### The problem
Please go line by line through the material and copy each one containing the word "coaster".

### Provided data
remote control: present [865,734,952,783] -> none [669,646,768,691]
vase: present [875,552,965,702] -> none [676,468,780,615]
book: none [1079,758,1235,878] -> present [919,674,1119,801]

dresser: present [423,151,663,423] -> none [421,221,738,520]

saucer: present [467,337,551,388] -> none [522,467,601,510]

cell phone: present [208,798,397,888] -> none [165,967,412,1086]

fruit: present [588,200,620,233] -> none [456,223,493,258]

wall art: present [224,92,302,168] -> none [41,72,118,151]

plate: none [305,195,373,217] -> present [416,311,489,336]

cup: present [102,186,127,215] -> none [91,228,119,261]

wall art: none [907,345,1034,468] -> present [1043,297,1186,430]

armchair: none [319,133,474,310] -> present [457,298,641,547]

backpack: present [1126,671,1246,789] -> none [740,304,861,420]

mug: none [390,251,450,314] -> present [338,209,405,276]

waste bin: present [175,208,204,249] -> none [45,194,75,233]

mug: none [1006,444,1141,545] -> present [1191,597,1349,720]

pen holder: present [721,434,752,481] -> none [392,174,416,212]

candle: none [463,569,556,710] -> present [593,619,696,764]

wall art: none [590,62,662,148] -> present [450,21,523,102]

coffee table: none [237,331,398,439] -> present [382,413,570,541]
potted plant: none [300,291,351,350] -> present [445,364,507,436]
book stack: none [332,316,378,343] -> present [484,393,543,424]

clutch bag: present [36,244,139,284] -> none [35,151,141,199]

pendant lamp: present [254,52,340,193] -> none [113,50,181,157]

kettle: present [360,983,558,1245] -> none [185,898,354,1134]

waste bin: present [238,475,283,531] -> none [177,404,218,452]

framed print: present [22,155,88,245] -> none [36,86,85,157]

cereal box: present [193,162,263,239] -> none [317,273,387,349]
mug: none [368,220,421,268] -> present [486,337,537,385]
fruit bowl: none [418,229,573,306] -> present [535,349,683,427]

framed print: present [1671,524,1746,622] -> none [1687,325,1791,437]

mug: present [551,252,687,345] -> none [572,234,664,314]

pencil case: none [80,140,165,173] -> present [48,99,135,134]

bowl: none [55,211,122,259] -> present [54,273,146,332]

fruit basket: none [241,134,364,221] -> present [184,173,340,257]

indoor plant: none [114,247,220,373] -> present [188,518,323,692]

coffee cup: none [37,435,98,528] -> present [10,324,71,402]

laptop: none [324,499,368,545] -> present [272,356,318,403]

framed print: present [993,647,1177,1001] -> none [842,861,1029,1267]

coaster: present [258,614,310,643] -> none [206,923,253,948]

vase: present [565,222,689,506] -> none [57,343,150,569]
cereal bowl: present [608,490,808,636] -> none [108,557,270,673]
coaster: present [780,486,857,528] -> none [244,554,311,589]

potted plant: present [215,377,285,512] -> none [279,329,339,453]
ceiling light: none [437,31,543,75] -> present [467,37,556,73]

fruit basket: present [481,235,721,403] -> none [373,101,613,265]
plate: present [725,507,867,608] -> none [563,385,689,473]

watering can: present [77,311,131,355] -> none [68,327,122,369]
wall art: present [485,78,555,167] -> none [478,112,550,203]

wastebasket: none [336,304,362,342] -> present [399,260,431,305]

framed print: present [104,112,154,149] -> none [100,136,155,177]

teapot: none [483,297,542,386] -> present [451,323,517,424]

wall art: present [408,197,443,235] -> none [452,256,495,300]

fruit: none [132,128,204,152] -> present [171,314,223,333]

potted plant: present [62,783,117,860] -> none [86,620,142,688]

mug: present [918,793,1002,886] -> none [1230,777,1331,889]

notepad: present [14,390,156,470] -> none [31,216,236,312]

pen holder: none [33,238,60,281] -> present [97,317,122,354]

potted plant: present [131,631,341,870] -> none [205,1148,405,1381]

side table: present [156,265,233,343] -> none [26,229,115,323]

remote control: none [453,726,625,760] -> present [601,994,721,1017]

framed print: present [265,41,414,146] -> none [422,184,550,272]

### Exercise output
coaster: present [258,614,310,643] -> none [206,923,253,948]
coaster: present [780,486,857,528] -> none [244,554,311,589]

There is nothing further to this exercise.